▶ [WHAT YOU NEED TO DO]
**a.** In the commentary on Democratic overconfidence, shorten the paragraph that begins "Take the economy." and keep its main facts.
**b.** Summarize the commentary on Democratic overconfidence in two sentences.
**c.** Write the next part of the commentary on Democratic overconfidence, picking up after its final sentence.

Look at the lines at the Michael Moore movie! Look at President Bush's approval rating slip below 50 percent! Listen to the respected Democratic congressman who, when I asked how he thought the election was shaping up, took note of these facts before snapping simply: "It's over."
It's scary but true: Democrats have entered the Gloating Zone. And this is before the convention gives the ticket a bump that will really go to its head.
Yes, Bush is beatable, but this is hardly the same thing as having been beaten.
For most of the country, and especially for that small sliver of Americans who apparently still have an open mind (and who therefore decide who wins), the campaign hasn't even begun.
Candidates always tell their supporters that complacency means death, but in this case it's truer than usual.
Take the economy. John Kerry and John Edwards will still be able to say as November approaches that Bush has the only record of job loss on his watch since Herbert Hoover, but the outlook here is much better than it was a year ago.
With Bush able to claim more than a million new jobs in the last year, things can plausibly be cast as moving "in the right direction."
To insist otherwise lets Bush tar Democrats as dour "pessimists" -- a slur that must poll well or the president wouldn't have adopted it as his stock "the economy stinks" rebuttal.

▶ [AVAILABLE DATA]
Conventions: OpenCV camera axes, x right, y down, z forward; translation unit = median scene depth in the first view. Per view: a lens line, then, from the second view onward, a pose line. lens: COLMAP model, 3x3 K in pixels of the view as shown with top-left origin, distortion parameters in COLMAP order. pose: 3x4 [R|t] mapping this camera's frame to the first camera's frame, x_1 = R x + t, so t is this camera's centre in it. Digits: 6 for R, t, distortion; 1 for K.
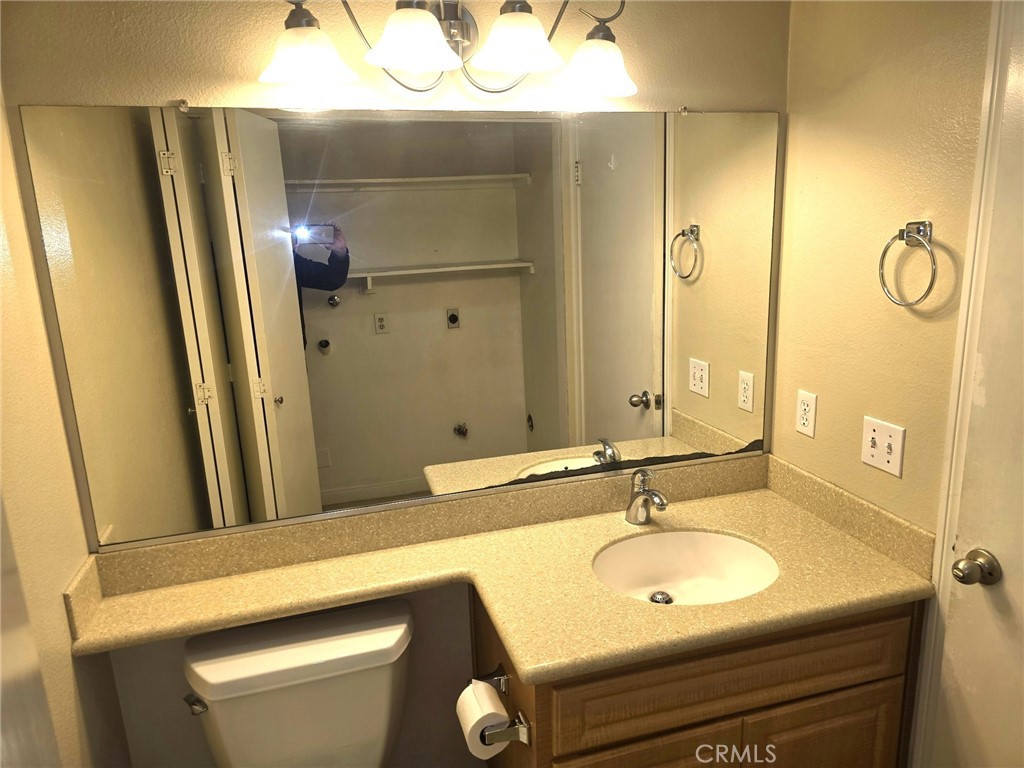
lens RADIAL K [[672.1, 0, 511.3], [0, 672.1, 379.9], [0, 0, 1]] dist [0.045042, -0.046716]
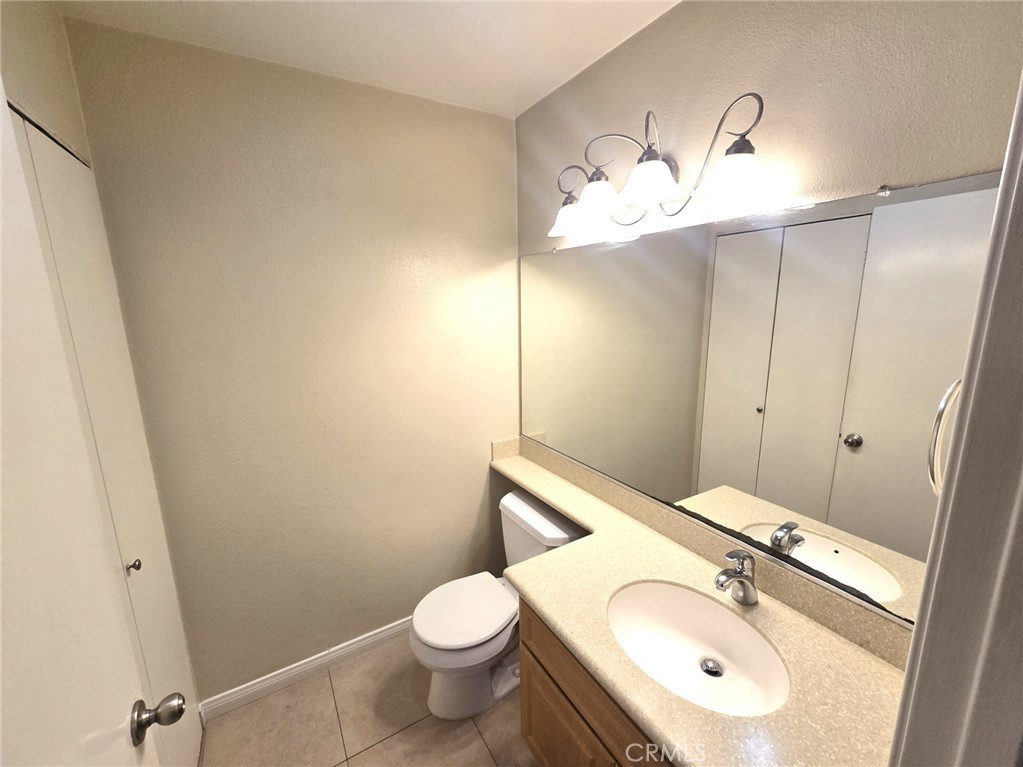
lens RADIAL K [[418.9, 0, 510.4], [0, 418.9, 381.6], [0, 0, 1]] dist [-0.005656, 0.001992]
pose [[0.254412, 0.214094, -0.943100, 0.668451], [-0.213096, 0.963630, 0.161270, -0.149214], [0.943327, 0.159942, 0.290781, 0.440374]]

▶ [ANSWERS IN ORDER]
**a.** On the economy, Kerry and Edwards can still say Bush is the only president since Herbert Hoover to preside over job losses, but the outlook is much better than a year ago.

**b.** Democrats have started gloating over signs like long lines at the Michael Moore movie and Bush's approval rating falling below 50 percent, but Bush being beatable does not mean he has been beaten, and for most of the country the campaign has not even begun. The economy shows the risk: with Bush able to claim more than a million new jobs in the past year, insisting things are bad lets him cast Democrats as "pessimists."

**c.**
What's more, the record budget and trade deficits -- the true crippling legacies of Bush's first term -- appear to have no political bite at all. In 1992, Ross Perot made the red ink a national crusade and swung the election to Bill Clinton.
So far Kerry seems to have judged that opening this can of worms -- which might mean talking about the steps needed to address the deficit while also funding his progressive agenda -- requires more candor than he'd like to offer voters just now. As a result, the absence of a Perot-style figure this year means that Bush may pay little price for his mammoth irresponsibility.
Next comes Iraq. Democrats seem to welcome bloody news as proof that Bush's days are numbered. But wherever you stood on the war, this much seems irrefutable: By November, Iraq will have had four months of very brave Iraqi faces running an Iraqi government. Iraqi leaders will be asking U.S. troops to stay. Iraqis will be planning an election a few months hence with United Nations help.
Kerry will rightly say that Bush has followed much of his advice in moving things to this point. But saying you got the president to move faster in the right direction may not seem very compelling when you're standing next to the president who has been doing the actual moving.
When Bush turns to Kerry in the debates and says, "I'm confused -- do you now wish you had voted against ousting Saddam Hussein?" Kerry's answer -- whatever it is -- may play further into the flip-flopper trap that Karl Rove has laid for him at a time when Bush will be arguing for "steadiness" and "conviction."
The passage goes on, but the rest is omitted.